In Bruskin’s three minutes of uninterrupted argument, he maintained that, “because veterans may obtain de novo review of their claims from the Board, which is not bound by the provisions in the manual, manual provisions are only the starting point for the agency and veterans alike.” He argued that NOVA’s interpretation of Section 502, moreover, leads to “silly results.” According to Bruskin, it is because of these absurd results that courts have generally held that unpublished documents cannot affect a person of the public. The determinative issue, he argued, should be whether or not the action binds the agency and can therefore, as an objective matter, affect a person of the public.

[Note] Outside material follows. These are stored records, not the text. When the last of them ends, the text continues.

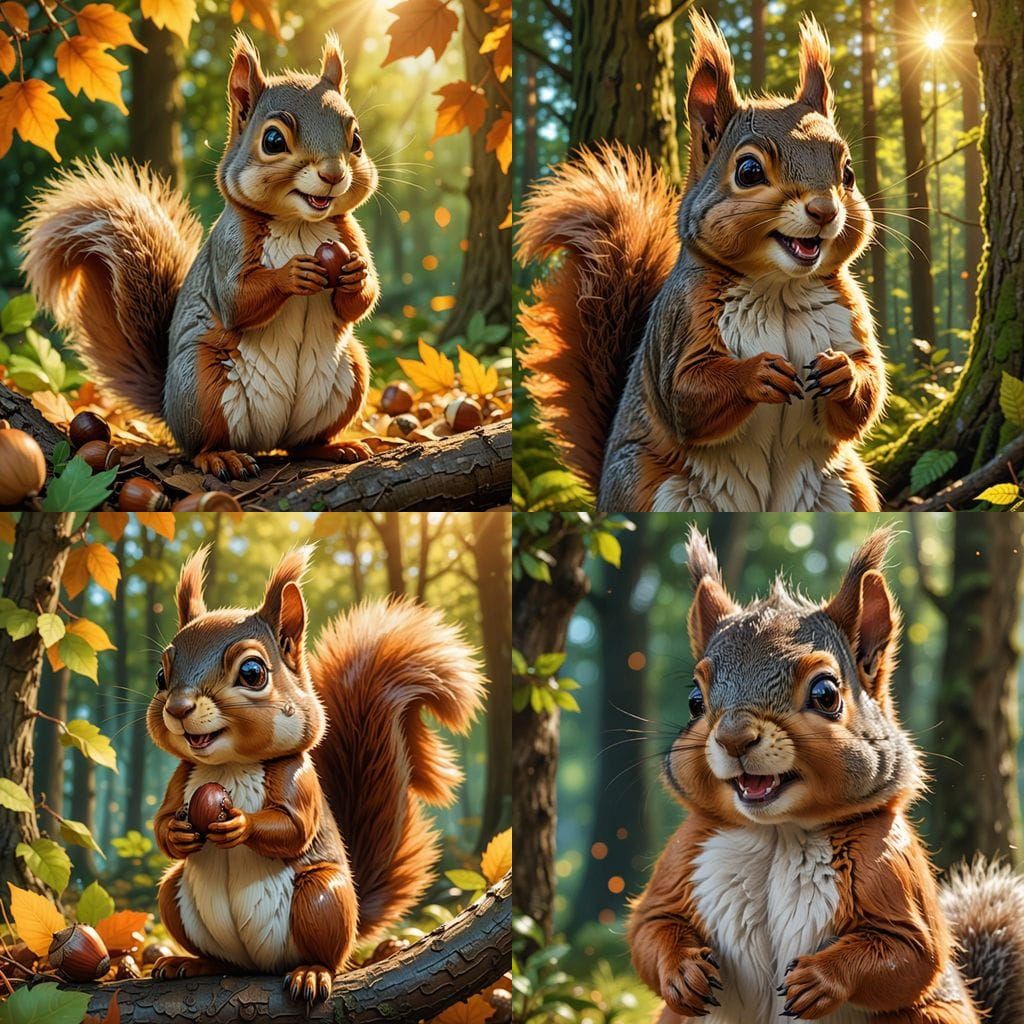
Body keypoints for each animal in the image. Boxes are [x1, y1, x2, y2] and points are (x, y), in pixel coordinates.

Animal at [20, 32, 379, 481]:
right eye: (273, 141)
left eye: (356, 140)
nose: (333, 175)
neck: (301, 225)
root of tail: (267, 440)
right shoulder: (228, 248)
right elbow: (237, 301)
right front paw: (292, 274)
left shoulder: (351, 235)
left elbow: (361, 301)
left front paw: (356, 275)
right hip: (202, 384)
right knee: (199, 445)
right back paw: (220, 457)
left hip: (351, 371)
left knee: (301, 443)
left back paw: (334, 446)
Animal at [145, 546, 484, 1002]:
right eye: (161, 676)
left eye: (252, 673)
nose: (178, 708)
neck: (229, 764)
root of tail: (257, 966)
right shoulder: (182, 776)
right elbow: (162, 820)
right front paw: (178, 832)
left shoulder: (296, 776)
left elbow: (293, 826)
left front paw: (238, 822)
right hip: (174, 894)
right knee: (219, 955)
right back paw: (193, 963)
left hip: (323, 898)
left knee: (329, 956)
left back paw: (311, 972)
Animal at [516, 14, 886, 513]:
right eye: (748, 171)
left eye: (847, 173)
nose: (825, 211)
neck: (780, 286)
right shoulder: (681, 320)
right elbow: (684, 396)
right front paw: (756, 374)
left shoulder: (851, 313)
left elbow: (869, 391)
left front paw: (844, 372)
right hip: (648, 485)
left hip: (848, 487)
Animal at [628, 526, 1024, 1024]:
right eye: (694, 701)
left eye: (826, 694)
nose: (734, 738)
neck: (777, 833)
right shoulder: (682, 855)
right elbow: (649, 928)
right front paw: (683, 971)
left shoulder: (892, 867)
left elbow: (909, 952)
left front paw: (819, 979)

Judge Newman asked how Bruskin understands what Congress intended when it providing for limited exceptions to normal procedures with respect to regulations and precedential general counsel opinions. Bruskin asserted that pre-enforcement review is proper for those situations, in distinction to the situation at hand, because in those situations the BVA is bound by its own interpretation of the law and therefore argument before the BVA would be a waste of time. He emphasized that, in this case, the BVA has de novo review of RO decisions interpreting the manual.
Judge Dyk focused on the question of finality. In particular, he asked whether the Supreme Court’s decision in United States Army Corps of Engineers v. Hawkes Co., which he characterized as taking a pragmatic approach to the issue of finality, weighed in favor of RO decisions being final because 94% of cases stop at the RO level. Bruskin answered, “no,” because, he argued, this would allow a policy concern to creep into what Congress had in mind in 1988 when setting up the review mechanism. He maintained that the fact that 94% of cases stop after the RO decision gives no insight into why the majority of veterans do not appeal.

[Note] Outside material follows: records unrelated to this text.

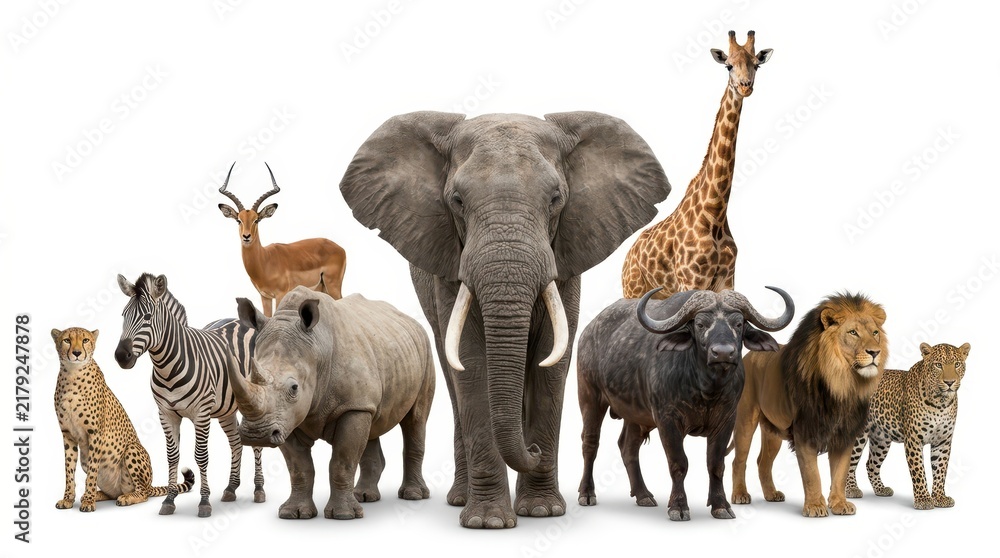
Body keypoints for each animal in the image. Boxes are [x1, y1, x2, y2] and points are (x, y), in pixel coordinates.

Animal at [114, 272, 265, 517]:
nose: (120, 356)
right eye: (123, 316)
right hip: (226, 408)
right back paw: (231, 488)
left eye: (147, 317)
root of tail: (240, 321)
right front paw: (169, 499)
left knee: (256, 444)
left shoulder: (201, 413)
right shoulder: (166, 414)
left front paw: (204, 502)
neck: (167, 367)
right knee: (235, 442)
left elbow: (201, 456)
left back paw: (259, 489)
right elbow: (172, 456)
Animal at [339, 111, 670, 528]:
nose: (533, 450)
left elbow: (551, 360)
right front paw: (488, 521)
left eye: (556, 199)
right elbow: (470, 360)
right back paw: (459, 498)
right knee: (452, 377)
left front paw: (543, 511)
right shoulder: (449, 263)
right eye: (457, 201)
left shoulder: (567, 254)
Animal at [729, 292, 887, 517]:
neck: (843, 383)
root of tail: (749, 354)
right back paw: (740, 495)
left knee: (763, 462)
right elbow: (812, 474)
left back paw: (771, 494)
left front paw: (839, 504)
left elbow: (840, 473)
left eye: (875, 332)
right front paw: (815, 506)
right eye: (853, 332)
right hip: (745, 420)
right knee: (738, 460)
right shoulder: (805, 431)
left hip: (773, 430)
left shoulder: (845, 433)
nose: (875, 352)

Judge Dyk also asked whether Congress imposing a sixty-day time limit in other statutes, but not this statute, means that Congress meant to maintain the general six-year statute of limitations. Bruskin said this would be reading too much into Congressional silence. Notably, Judge O’Malley later said that her concerns were covered by Judge Dyk’s questions.
With regard to the sixty-day limit set forth in the Federal Circuit Rule, Judge Wallach asked if the Department of Justice would object to the court simply repealing its own internal rule. Bruskin responded that there are processes that the court typically goes through that allow the public to weigh in, and that the court should do so if it plans on changing the rule.
Similarly, Judge Taranto asked if there were any examples of other courts adopting a limit that was shorter than the six-year statute of limitations, which would be possible by interpreting the six-year limit to be the upper bound. Bruskin answered, “no,” but he maintained that the Federal Circuit being a specialized court is in a unique position with respect to VA procedure and should not base its decision on this fact. He conceded, however, that there was no precedent that necessarily permits it or precludes this approach.
Judge Chen raised the question of whether the BVA are “officers” of Veterans Affairs because they are not bound by the manual as interpreted by the BVA. Bruskin noted that mechanisms such as general counsel opinions allow the VA to exercise control over the BVA, and thus, he argued, the members of the BVA are employees not officers.
Notably Judges Prost, Lourie, O’Malley, and Stoll did not ask Bruskin any questions.
We will report on the Federal Circuit’s disposition of this case.